2011/3/8 Peter Schuller <peter.schuller@infidyne.com>

(1) I cannot stress this one enough: Run with -XX:+PrintGC
-XX:+PrintGCDetails -XX:+PrintGCTimeStamps and collect the output.
(2) Attach to your process with jconsole or some similar tool.
(3) Observe the behavior of the heap over time. Preferably post
screenshots so others can look at them.


I'm not sure that up to the end you has understood, sorry
 
I launch cassandra with follow gc login options (but doesn't mention about this before, because of this document http://www.datastax.com/docs/0.7/troubleshooting/index#nodes-seem-to-freeze-after-some-period-of-time, there is no any mention about gc.log ):

JVM_OPTS="$JVM_OPTS -XX:+PrintGCApplicationStoppedTime"
JVM_OPTS="$JVM_OPTS -Xloggc:/var/log/cassandra/gc.log"
 

And detect that nodes frozen with follow log entires

Total time for which application threads were stopped: 30.0000957 seconds

And so on.
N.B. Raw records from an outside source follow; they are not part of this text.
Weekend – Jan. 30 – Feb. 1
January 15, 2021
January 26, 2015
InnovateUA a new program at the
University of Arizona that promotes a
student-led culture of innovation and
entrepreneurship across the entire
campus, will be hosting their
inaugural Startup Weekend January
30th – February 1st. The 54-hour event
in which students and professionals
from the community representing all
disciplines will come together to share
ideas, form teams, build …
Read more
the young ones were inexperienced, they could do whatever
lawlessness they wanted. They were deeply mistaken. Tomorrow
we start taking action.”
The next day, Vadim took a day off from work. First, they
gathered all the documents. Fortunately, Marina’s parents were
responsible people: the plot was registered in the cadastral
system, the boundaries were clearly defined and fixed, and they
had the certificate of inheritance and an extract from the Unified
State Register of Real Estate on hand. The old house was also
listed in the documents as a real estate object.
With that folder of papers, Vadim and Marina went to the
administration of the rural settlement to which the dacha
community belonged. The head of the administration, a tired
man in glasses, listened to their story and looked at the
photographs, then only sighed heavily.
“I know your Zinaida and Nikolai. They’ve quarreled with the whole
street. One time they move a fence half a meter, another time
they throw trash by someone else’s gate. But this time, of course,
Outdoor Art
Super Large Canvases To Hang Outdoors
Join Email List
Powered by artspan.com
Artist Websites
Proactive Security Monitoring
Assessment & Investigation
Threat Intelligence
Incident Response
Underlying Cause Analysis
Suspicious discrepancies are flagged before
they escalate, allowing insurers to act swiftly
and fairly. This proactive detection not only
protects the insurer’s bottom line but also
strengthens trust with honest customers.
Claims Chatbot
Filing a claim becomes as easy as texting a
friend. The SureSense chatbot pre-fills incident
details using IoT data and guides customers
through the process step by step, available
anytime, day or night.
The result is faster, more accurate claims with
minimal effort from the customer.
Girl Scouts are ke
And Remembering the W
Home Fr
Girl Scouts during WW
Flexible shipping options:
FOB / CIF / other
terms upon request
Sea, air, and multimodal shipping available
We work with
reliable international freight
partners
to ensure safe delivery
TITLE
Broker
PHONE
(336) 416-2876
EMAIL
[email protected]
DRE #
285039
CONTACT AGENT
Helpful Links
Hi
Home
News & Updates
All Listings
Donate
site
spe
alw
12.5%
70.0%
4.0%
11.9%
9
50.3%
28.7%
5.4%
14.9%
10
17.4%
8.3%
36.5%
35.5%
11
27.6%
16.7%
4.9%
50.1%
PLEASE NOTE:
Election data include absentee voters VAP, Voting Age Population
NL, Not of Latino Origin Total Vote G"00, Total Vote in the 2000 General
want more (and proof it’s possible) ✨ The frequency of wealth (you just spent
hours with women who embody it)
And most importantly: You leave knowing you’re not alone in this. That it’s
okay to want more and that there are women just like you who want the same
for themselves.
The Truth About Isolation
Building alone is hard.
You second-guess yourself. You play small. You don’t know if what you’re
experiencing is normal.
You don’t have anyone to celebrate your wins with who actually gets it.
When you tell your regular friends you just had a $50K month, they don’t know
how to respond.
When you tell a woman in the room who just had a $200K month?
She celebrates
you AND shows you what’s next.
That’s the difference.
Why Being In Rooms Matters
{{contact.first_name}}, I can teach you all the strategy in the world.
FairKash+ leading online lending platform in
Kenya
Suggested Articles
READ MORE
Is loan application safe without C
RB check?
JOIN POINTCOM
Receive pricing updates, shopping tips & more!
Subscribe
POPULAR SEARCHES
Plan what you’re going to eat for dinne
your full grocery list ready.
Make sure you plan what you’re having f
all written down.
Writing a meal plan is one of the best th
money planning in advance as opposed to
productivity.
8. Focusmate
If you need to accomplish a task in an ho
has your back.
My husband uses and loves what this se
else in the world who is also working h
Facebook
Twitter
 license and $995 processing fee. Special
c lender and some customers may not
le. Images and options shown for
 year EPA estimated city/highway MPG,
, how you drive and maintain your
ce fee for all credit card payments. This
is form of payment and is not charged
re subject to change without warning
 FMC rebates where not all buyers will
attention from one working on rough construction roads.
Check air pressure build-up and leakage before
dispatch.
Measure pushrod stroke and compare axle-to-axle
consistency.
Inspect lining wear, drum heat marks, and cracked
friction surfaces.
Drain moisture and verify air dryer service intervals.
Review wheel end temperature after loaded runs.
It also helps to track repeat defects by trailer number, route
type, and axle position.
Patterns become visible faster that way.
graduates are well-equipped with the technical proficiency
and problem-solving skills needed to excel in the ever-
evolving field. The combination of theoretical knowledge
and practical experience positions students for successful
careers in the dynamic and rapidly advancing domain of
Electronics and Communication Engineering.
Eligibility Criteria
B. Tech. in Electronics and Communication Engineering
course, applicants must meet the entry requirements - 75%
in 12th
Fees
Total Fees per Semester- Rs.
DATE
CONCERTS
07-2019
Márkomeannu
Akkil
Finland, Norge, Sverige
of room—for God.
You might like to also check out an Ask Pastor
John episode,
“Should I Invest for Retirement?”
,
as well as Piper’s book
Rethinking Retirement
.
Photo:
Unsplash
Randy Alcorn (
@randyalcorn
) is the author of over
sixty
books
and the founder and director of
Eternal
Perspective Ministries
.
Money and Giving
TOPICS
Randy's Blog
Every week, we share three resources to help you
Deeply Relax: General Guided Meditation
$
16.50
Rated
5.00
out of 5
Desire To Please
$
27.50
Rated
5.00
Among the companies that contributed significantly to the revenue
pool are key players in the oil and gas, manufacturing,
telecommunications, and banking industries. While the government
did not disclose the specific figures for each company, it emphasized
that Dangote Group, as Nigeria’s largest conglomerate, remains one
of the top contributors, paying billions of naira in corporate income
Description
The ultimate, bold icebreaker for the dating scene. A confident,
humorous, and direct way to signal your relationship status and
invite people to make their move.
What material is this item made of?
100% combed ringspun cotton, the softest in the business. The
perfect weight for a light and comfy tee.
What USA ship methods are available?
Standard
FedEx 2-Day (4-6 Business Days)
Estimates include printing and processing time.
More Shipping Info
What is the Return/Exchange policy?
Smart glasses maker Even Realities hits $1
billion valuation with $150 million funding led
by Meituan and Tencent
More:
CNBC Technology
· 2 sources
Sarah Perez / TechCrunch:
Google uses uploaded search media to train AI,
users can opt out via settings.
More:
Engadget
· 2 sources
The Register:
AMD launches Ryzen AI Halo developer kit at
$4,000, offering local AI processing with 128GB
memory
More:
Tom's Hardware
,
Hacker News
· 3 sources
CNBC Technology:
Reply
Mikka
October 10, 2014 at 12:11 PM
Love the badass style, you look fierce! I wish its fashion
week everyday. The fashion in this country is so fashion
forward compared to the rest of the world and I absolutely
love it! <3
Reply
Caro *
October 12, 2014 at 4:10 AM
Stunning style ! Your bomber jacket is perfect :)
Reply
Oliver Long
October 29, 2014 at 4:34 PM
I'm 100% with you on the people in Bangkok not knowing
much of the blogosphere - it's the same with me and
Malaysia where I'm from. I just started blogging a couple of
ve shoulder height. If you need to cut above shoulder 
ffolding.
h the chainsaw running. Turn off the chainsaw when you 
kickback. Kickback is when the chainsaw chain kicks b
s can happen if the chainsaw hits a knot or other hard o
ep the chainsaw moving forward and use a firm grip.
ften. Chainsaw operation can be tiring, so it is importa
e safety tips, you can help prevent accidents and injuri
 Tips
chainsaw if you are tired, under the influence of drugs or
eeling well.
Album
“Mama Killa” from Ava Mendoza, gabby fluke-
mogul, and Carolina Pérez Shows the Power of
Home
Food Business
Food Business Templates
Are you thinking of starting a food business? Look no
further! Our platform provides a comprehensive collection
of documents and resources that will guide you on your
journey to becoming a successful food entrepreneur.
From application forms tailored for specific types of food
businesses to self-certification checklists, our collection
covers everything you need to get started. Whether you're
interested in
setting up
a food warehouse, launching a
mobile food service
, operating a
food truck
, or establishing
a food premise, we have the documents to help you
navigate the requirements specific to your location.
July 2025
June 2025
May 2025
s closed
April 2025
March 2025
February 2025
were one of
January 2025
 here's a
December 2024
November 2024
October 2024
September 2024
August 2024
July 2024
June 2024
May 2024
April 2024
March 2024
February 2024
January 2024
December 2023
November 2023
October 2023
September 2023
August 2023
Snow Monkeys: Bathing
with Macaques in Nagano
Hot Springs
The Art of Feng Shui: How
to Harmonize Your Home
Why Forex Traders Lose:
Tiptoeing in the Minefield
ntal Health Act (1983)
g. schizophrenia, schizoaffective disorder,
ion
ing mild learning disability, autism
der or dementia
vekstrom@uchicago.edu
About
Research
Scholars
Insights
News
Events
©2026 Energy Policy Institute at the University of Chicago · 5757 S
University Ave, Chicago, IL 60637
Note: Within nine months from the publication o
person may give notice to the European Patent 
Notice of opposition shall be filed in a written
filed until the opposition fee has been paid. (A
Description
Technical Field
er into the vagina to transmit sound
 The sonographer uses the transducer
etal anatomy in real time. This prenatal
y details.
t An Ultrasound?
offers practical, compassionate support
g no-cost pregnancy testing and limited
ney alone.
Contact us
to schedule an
Also when i think that nodes are frozen i got UnavailableException and TimeOutException, about 20-30 times (i make few Attempts (300 with 1 sec sleep) before final fail), follow fragment of code illustrate what i do

        for(; $l_i < 300; ++$l_i)
        {
            try
            {
                $client->batch_mutate($mutations, cassandra_ConsistencyLevel::QUORUM);
                $retval = true;

                break;
            }
            catch(cassandra_UnavailableException $e)
            {
                array_push($l_exceptions, get_class($e));
                sleep(1);
            }
            catch(cassandra_TimedOutException $e)
            {
                array_push($l_exceptions, get_class($e));
                sleep(1);
            }
            catch(Exception $e)
            {
                $loger->err(get_class($e).': '.$e->getMessage());
                $loger->err($mutations);

                break;
            };
        };